Tuesday, June 19, 2007

A Quick Tour Around The Web

I'm headed to San Antonio this morning to chat with some folks about their jail, but thought I'd leave y'all with a few links to items of interest around the web that caught my eye recently:

Regina Kelly at The Agitator
Radley Balko at The Agitator has a video interview with Regina Kelly, one of the plaintiffs from the Hearne case wrongfully accused by a mendacious confidential informant. Kelly was one of the plaintiffs who won a settlement in a lawsuit spearheaded by the ACLU.

Local Impact of TYC Reforms
The Waco Tribune Herald worries that new juvie laws and policies about who gets sent to the Texas Youth Commission will create local problems and become an "onerous unfunded mandate."

Save Prison Space for Serious Offenders
Carlos Guerra in the SA Express News says Texas state jails are keeping the wrong inmates in prison longer than they should.

New Actual Innocence Database
Via the Eyewitness ID Blog, the University of Texas law school just launched the Actual Innocence Awareness Database, with a section devoted to "resources which address wrongful convictions resulting primarily from inaccurate, mistaken or perjured eyewitness identification."

Monitor This
Though Dallas legislators helped kill legislation to monitor local jails with severe problems, they couldn't stop the feds from installing a monitor to oversee reforms to the dangerously poor healthcare delivery system.

Dallas DA Misstep?
Speaking of Dallas, though I've recently praised their new District Attorney, The Wretched of the Earth thinks one of his new prosecution policies goes in the wrong direction.

Failure to Treat Dyslexia Boosts Crime
Kuff discusses the failure to adequately teach kids with dyslexia, but he didn't mention that doing so could have a significant impact on future crime.

Scenes from Under the Bridge
I always enjoy visiting Dirty Third Streets.

Jail Expansion Votes Looming
Harris County is considering bond election for nearly a billion dollars in criminal justice projects including expanding the county jail and local juvenile facilities. County Commissioners are also considering expanding the jail in Huntsville.

Hutto Litigation Update
The Texas Observer blog has an update on the litigation at the Hutto immigrant family detention facility. Texas Prison Bidness has more from recent protests, and as always the Texas Civil Rights Review has more background on the subject.

HPD's Bracket Racket
Houston PD issues thousands of tickets for people with car dealer's license plate brackets on their cars, and continues to give the tickets even though the Legislature changed the statute effective September 1. Critics accuse them of profiteering. The Houston Chronicle has a good editorial on the subject.
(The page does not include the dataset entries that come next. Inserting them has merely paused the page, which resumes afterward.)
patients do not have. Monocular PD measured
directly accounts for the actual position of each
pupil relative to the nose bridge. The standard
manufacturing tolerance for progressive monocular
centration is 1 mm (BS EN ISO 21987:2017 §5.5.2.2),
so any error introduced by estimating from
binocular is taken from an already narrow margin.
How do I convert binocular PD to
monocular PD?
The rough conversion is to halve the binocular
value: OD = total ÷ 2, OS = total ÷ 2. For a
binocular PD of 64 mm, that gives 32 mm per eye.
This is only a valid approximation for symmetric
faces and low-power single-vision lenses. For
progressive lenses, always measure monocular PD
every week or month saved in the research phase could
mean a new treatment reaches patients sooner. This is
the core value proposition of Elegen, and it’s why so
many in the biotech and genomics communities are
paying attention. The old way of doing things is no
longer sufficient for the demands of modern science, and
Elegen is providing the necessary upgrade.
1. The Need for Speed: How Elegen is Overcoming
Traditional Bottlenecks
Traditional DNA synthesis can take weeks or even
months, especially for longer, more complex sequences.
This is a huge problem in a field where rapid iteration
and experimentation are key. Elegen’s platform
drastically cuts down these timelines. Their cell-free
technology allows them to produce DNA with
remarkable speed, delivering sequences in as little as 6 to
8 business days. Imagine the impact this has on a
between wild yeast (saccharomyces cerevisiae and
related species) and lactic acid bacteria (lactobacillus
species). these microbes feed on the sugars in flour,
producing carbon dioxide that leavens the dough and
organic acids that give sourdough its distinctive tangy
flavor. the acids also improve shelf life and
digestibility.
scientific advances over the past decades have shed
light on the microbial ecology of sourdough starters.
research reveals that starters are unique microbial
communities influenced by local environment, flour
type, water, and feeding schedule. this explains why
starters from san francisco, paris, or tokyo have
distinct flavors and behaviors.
Are Anonymous Blog Comments Anonymous?
The Austin Chronicle picked up on a story covered earlier on Grits about Attorney General Greg Abbott backing off the effort on behalf of the Bexar County probation director to reveal anonymous blog commenters' identities in court.
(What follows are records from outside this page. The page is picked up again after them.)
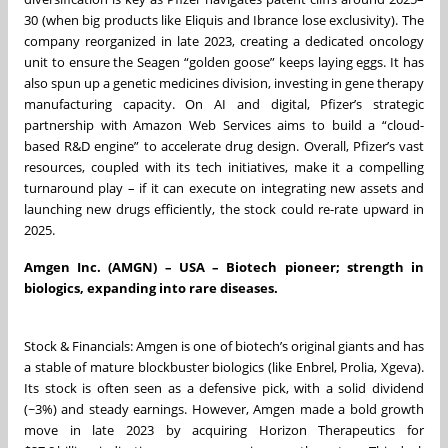
30 (when big products like Eliquis and Ibrance lose exclusivity). The
company reorganized in late 2023, creating a dedicated oncology
unit to ensure the Seagen “golden goose” keeps laying eggs. It has
also spun up a genetic medicines division, investing in gene therapy
manufacturing capacity. On AI and digital, Pfizer’s strategic
partnership with Amazon Web Services aims to build a “cloud-
based R&D engine” to accelerate drug design. Overall, Pfizer’s vast
resources, coupled with its tech initiatives, make it a compelling
turnaround play – if it can execute on integrating new assets and
launching new drugs efficiently, the stock could re-rate upward in
2025.
Amgen Inc. (AMGN) – USA – Biotech pioneer; strength in
biologics, expanding into rare diseases.
Stock & Financials: Amgen is one of biotech’s original giants and has
a stable of mature blockbuster biologics (like Enbrel, Prolia, Xgeva).
Its stock is often seen as a defensive pick, with a solid dividend
(~3%) and steady earnings. However, Amgen made a bold growth
move in late 2023 by acquiring Horizon Therapeutics for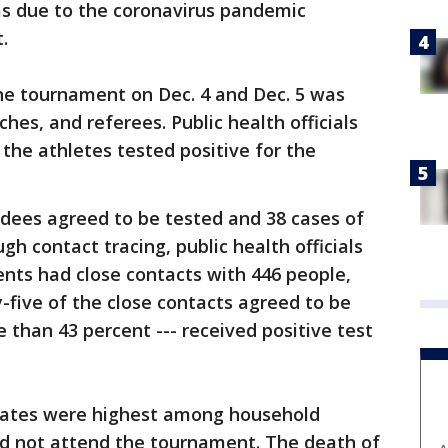
ms due to the coronavirus pandemic
.
the tournament on Dec. 4 and Dec. 5 was
hes, and referees. Public health officials
f the athletes tested positive for the
ndees agreed to be tested and 38 cases of
gh contact tracing, public health officials
nts had close contacts with 446 people,
-five of the close contacts agreed to be
 than 43 percent --- received positive test
 rates were highest among household
d not attend the tournament. The death of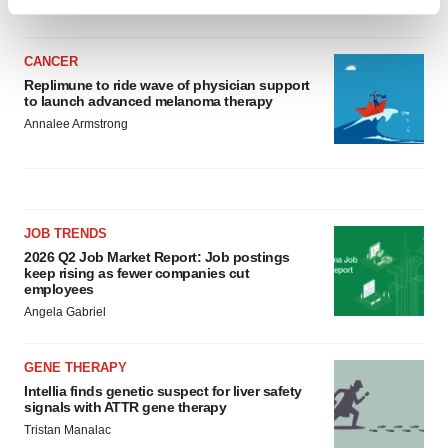
Find out more about how your personal data is processed
and set your preferences in the
details section
.
CANCER
We use cookies to enhance your experience, analyze
Replimune to ride wave of physician support
to launch advanced melanoma therapy
site traffic, and serve tailored ads. By clicking "OK", you
Annalee Armstrong
agree to our use of cookies. You can later change your
consent or withdraw it. For more info, see our
Privacy
Policy
.
JOB TRENDS
2026 Q2 Job Market Report: Job postings
keep rising as fewer companies cut
employees
Angela Gabriel
GENE THERAPY
Intellia finds genetic suspect for liver safety
signals with ATTR gene therapy
Tristan Manalac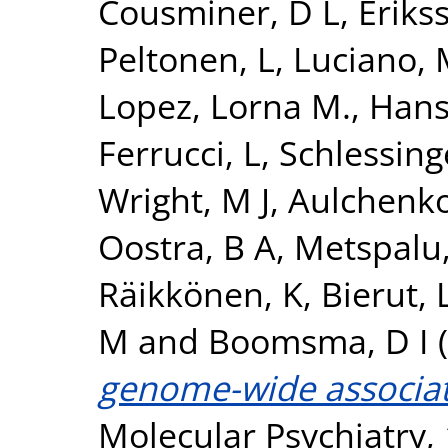
Cousminer, D L
,
Erikss
Peltonen, L
,
Luciano,
Lopez, Lorna M.
,
Hans
Ferrucci, L
,
Schlessing
Wright, M J
,
Aulchenko
Oostra, B A
,
Metspalu,
Räikkönen, K
,
Bierut, L
M
and
Boomsma, D I
(
genome-wide associati
Molecular Psychiatry, 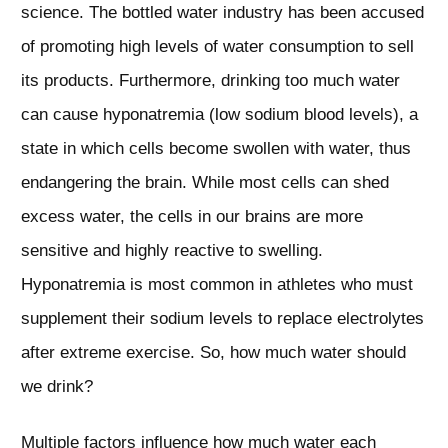
science. The bottled water industry has been accused
of promoting high levels of water consumption to sell
its products. Furthermore, drinking too much water
can cause hyponatremia (low sodium blood levels), a
state in which cells become swollen with water, thus
endangering the brain. While most cells can shed
excess water, the cells in our brains are more
sensitive and highly reactive to swelling.
Hyponatremia is most common in athletes who must
supplement their sodium levels to replace electrolytes
after extreme exercise. So, how much water should
we drink?
Multiple factors influence how much water each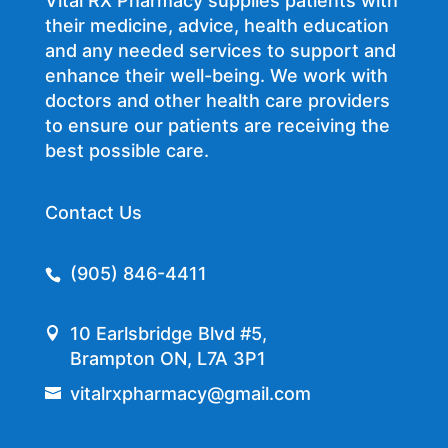
Vital RX Pharmacy supplies patients with
their medicine, advice, health education
and any needed services to support and
enhance their well-being. We work with
doctors and other health care providers
to ensure our patients are receiving the
best possible care.
Contact Us
(905) 846-4411
10 Earlsbridge Blvd #5,
Brampton ON, L7A 3P1
vitalrxpharmacy@gmail.com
Border Patrol Expansion Invites Graft
Many folks fear the expansion of the US Border Patrol by 6,000 agents is a recipe for expanded graft. (I'd suggested the same thing last fall.)

3 comments:

Anonymous said...

You know what amazes me? One county took a kid to court at 11:00 a.m. on the same day Gov. Perry signed SB103 into law. Perry signed SB103 at or about 5:10 p.m. The kid arrived at Marlin's Orientation Center at 5:20 and we had to turn them away, and send the kid back to the county. They said his commitment order was signed before Perry signed SB103. They challenged us. The decision: Perry's signature became effective that day, regardless of the the time he signed it. They were pissed. Get ready counties... I still don't think they funded you guys enough!

Anonymous said...

You might mention during your "quick tour" that the Hutto litigation you reference is being pursued by the ACLU. Unless you aren't willing to publish anything positive about them, of course.

Gritsforbreakfast said...

I don't mind praising ACLU when they deserve it. In this case the litigation is being done with the help of the UT immigration law clinic, and I didn't intend to slight them, either.
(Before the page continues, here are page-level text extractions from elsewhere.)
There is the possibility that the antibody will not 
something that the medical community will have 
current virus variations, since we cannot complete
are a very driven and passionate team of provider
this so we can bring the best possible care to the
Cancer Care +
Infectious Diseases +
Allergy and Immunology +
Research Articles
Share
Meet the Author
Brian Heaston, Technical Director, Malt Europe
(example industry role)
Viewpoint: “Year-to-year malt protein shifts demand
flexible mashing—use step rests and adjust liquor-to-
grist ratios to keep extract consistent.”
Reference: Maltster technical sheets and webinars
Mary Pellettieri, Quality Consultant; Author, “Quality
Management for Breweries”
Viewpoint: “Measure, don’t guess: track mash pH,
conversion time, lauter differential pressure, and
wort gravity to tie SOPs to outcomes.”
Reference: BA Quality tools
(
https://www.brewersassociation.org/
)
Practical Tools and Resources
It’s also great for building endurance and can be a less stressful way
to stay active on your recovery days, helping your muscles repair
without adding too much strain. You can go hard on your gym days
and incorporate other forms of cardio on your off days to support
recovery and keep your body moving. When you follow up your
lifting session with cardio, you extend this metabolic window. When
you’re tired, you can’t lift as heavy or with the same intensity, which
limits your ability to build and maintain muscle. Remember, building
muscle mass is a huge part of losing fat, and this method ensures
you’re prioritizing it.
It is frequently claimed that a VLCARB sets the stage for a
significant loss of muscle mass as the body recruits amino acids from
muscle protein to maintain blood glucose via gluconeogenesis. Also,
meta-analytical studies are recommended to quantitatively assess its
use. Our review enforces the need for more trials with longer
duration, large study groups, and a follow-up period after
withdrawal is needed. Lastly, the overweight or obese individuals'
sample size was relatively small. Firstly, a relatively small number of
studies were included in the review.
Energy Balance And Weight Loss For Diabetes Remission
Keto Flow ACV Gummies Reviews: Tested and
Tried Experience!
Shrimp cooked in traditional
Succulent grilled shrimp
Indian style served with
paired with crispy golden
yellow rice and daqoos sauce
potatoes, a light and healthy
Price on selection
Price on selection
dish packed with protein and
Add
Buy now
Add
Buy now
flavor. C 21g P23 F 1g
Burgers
That said, my criticism has never been of ACLUTX's legal program, it's that their new Executive Director Marti Garza has gutted all of their policy work and chased away most of their talent. He has no vision and is running the group into the ground. Indeed, if volunteers hadn't kept things going, ACLUTX wouldn't have even been at the Legislature after Will Harrell was named to TYC. So I hope Lisa Graybill and the legal staff don't think I'm critical of them - she's great, and I know they're doing the best they can despite the unbelievably poor, counterproductive leadership currently undermining the organization's mission and past successes.